(Task data begins)
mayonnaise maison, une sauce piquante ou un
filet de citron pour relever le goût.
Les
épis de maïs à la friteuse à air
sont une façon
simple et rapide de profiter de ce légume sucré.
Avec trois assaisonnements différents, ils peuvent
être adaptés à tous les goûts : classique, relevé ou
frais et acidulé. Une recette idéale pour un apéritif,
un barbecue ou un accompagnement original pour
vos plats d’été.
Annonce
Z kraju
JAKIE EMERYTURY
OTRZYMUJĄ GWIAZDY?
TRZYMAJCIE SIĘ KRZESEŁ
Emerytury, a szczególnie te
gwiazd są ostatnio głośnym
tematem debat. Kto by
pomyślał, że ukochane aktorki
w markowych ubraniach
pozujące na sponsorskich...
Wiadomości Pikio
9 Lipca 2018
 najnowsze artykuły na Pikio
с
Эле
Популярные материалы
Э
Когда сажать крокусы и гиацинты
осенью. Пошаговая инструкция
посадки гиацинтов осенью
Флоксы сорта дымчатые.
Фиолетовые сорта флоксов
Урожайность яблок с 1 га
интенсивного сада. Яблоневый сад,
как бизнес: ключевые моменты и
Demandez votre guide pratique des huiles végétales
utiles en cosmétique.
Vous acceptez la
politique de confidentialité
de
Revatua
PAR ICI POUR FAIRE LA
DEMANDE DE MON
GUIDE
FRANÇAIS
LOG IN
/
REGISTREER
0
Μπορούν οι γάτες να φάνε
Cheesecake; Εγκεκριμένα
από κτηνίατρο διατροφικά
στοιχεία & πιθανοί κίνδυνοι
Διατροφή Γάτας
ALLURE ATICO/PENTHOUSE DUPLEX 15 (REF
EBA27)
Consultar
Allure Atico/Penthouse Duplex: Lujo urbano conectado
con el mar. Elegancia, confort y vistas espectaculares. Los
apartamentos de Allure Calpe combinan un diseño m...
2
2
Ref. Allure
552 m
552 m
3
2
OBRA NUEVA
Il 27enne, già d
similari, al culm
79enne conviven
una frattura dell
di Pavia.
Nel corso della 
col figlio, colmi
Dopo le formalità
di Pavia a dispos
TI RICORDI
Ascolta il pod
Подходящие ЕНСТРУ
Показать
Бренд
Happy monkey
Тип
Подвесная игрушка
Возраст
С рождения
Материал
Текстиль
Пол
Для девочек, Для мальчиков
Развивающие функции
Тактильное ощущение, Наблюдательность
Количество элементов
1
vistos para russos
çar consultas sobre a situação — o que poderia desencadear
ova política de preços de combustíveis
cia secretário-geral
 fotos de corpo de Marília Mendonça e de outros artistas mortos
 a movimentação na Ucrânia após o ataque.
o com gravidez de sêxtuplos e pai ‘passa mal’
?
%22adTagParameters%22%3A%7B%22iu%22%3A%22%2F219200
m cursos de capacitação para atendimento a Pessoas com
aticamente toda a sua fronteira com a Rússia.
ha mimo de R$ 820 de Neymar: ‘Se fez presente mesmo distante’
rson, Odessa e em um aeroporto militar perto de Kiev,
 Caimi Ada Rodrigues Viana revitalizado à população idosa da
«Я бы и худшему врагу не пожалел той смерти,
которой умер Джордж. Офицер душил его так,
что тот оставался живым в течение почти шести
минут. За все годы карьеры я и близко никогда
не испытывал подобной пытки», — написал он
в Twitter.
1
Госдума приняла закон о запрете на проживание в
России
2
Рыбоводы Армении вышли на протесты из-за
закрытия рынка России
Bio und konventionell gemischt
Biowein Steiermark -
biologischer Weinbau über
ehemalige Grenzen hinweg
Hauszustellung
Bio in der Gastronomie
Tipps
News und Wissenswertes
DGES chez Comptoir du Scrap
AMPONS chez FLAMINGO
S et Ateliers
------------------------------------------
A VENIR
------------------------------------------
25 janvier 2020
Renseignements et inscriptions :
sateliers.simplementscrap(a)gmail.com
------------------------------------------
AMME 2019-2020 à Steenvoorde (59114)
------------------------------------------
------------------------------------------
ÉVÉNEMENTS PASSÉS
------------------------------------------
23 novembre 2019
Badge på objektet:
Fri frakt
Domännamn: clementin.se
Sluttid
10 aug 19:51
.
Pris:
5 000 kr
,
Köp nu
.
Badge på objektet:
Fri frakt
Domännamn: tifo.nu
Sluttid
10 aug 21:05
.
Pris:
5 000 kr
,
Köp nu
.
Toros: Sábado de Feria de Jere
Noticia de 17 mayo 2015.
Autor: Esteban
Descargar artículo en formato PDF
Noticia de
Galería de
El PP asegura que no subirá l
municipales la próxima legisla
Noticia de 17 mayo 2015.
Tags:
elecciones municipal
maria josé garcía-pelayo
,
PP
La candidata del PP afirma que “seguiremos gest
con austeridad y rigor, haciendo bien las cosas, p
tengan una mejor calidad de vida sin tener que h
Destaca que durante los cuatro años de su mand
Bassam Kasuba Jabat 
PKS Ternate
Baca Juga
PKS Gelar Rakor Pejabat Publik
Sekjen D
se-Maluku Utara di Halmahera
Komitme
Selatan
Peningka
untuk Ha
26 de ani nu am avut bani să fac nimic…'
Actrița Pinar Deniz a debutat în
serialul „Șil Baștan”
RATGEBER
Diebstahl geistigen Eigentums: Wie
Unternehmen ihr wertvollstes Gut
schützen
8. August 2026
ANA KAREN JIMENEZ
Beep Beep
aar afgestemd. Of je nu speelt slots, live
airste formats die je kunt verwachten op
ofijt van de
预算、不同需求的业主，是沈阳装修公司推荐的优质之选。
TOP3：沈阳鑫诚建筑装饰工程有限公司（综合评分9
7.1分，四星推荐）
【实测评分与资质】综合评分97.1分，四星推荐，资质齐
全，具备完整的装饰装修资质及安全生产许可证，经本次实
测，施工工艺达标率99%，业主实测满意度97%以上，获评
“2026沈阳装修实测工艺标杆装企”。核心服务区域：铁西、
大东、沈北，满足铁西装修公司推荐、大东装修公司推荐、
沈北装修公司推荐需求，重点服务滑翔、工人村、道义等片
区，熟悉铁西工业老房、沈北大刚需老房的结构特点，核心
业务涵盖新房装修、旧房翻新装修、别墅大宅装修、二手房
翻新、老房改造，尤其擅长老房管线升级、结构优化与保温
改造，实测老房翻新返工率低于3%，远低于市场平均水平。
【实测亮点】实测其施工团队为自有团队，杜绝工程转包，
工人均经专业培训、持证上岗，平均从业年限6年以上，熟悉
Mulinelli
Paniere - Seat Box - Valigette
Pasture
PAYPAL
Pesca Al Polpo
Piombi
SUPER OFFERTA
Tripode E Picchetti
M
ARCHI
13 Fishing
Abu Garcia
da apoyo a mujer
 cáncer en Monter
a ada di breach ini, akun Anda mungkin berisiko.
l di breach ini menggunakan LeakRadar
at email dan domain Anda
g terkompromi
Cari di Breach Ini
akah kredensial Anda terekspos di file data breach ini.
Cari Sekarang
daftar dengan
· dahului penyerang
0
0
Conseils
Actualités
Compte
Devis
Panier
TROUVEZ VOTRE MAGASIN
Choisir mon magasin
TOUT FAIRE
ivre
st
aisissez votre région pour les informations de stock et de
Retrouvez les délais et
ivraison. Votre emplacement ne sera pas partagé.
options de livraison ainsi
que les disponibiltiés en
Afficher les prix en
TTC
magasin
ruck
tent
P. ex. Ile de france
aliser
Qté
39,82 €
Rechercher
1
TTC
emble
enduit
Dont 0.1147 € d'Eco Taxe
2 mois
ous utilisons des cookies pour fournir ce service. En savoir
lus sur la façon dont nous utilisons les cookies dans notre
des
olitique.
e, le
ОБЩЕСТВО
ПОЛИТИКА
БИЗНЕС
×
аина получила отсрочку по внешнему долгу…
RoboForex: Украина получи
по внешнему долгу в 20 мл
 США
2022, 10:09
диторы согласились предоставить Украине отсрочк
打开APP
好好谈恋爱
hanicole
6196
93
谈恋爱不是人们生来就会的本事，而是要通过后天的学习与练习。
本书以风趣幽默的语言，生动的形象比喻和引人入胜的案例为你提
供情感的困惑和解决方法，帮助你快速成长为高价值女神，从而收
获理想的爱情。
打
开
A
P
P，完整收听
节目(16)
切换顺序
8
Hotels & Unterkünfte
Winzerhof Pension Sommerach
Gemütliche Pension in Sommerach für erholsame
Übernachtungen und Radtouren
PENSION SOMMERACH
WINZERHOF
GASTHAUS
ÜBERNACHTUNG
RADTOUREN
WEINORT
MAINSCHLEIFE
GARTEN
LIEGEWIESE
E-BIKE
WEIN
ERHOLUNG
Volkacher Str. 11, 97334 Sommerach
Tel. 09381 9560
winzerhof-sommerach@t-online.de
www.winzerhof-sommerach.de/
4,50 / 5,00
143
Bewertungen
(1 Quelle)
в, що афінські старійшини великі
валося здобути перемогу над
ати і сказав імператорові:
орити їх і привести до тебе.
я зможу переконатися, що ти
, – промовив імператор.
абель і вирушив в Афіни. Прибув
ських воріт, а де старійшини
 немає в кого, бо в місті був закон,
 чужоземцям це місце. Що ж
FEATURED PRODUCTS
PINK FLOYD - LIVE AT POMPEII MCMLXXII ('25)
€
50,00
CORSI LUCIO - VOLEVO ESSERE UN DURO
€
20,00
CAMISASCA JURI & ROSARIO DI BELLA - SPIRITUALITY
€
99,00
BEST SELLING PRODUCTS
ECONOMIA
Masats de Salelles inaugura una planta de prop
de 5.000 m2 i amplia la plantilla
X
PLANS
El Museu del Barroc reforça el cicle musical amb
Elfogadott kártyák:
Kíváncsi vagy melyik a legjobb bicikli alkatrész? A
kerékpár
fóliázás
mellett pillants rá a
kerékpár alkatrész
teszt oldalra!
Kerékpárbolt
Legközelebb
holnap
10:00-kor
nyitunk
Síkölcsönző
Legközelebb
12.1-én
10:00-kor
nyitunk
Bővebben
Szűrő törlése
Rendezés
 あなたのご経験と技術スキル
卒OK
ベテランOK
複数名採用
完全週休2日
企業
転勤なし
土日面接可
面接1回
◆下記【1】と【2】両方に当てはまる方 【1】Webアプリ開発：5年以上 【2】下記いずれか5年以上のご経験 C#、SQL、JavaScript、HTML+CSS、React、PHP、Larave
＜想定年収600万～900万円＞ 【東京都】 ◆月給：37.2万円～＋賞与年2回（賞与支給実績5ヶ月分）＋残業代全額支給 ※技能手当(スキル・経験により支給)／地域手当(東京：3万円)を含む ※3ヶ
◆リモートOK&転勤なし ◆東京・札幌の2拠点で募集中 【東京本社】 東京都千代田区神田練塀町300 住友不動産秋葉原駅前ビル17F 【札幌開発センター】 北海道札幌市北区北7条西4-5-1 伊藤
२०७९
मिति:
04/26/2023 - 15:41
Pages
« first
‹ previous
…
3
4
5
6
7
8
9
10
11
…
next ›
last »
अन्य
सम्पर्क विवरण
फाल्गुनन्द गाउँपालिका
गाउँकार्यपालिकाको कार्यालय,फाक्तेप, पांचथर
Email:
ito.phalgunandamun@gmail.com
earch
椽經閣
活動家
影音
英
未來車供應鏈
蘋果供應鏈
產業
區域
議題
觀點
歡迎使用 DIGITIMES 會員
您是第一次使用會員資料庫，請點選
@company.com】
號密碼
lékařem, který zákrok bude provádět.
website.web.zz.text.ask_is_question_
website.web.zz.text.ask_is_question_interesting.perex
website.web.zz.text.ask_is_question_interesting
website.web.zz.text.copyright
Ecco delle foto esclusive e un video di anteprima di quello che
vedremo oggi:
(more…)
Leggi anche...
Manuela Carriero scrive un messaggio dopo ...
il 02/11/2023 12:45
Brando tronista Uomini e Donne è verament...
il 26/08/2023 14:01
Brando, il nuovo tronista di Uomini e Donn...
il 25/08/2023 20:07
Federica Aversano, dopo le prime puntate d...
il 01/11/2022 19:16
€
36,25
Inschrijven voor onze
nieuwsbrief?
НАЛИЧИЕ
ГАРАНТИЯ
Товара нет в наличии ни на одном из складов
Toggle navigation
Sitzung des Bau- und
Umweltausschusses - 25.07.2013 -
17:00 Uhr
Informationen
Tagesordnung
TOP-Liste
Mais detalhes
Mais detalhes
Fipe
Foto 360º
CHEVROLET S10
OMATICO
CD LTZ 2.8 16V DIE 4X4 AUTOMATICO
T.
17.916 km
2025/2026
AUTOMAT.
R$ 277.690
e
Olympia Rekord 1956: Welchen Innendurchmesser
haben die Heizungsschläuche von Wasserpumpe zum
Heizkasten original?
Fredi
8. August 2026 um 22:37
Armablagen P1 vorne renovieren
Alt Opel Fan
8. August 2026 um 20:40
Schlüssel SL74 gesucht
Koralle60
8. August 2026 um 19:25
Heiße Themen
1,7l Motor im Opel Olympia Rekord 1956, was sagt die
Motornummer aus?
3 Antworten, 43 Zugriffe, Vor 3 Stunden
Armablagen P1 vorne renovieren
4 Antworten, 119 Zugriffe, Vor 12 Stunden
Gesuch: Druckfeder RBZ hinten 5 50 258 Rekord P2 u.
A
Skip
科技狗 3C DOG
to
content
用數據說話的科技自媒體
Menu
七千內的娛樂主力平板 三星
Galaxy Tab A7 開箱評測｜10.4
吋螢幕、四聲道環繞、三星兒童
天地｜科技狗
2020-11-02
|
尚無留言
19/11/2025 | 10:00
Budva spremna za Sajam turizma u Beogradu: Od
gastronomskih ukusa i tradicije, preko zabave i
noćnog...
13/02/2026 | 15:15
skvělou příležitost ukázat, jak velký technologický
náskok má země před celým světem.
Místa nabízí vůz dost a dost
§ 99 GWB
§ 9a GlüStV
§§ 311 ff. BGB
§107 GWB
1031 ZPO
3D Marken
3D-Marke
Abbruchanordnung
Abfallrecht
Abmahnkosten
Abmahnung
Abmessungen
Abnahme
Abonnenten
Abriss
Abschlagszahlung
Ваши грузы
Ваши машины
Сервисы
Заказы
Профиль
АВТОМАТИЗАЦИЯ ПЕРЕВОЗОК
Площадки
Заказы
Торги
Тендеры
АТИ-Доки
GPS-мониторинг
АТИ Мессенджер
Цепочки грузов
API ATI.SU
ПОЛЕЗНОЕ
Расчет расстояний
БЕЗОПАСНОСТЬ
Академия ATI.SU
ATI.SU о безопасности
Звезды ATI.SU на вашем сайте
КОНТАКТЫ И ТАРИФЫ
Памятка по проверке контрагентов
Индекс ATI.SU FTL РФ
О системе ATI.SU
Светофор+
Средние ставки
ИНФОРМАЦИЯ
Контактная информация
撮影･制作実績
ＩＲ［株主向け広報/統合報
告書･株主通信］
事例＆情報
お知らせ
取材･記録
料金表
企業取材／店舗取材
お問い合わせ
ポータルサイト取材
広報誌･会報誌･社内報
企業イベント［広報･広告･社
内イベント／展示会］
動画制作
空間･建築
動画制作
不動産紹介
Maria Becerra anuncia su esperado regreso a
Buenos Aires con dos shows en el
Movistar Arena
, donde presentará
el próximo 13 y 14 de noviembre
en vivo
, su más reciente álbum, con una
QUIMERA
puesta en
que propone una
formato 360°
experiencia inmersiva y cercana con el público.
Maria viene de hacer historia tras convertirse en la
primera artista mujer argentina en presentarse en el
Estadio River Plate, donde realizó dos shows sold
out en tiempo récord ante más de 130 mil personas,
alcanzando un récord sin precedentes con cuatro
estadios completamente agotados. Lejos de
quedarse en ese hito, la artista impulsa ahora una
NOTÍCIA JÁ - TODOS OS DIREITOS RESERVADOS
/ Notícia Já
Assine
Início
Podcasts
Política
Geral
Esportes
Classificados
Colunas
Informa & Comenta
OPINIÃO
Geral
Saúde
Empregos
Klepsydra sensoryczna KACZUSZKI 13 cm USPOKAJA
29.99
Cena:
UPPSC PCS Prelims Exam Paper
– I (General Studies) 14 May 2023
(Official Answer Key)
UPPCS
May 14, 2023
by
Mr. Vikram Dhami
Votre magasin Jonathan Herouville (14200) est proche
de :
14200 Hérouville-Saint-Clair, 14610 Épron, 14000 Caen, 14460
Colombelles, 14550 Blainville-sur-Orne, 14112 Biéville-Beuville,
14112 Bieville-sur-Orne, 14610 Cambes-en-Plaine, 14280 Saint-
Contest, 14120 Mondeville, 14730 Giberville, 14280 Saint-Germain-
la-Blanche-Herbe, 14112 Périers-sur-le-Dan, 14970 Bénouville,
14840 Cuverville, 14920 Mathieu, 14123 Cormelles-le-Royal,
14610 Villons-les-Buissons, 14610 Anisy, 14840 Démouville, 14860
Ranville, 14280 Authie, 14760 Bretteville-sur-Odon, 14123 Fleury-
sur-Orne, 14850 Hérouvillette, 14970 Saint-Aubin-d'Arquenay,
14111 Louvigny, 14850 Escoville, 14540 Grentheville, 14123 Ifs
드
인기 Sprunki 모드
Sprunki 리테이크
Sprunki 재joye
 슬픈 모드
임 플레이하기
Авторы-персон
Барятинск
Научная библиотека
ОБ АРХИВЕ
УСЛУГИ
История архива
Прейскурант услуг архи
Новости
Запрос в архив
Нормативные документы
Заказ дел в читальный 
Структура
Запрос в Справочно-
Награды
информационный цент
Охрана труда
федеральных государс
(Task data ends)
◆ Brief
Starting at the very first line of the rows above, copy the lines word for word, and stop after the line that contains "Emerytury, a szczególnie te".

◆ Exercise answer
mayonnaise maison, une sauce piquante ou un
filet de citron pour relever le goût.
Les
épis de maïs à la friteuse à air
sont une façon
simple et rapide de profiter de ce légume sucré.
Avec trois assaisonnements différents, ils peuvent
être adaptés à tous les goûts : classique, relevé ou
frais et acidulé. Une recette idéale pour un apéritif,
un barbecue ou un accompagnement original pour
vos plats d’été.
Annonce
Z kraju
JAKIE EMERYTURY
OTRZYMUJĄ GWIAZDY?
TRZYMAJCIE SIĘ KRZESEŁ
Emerytury, a szczególnie te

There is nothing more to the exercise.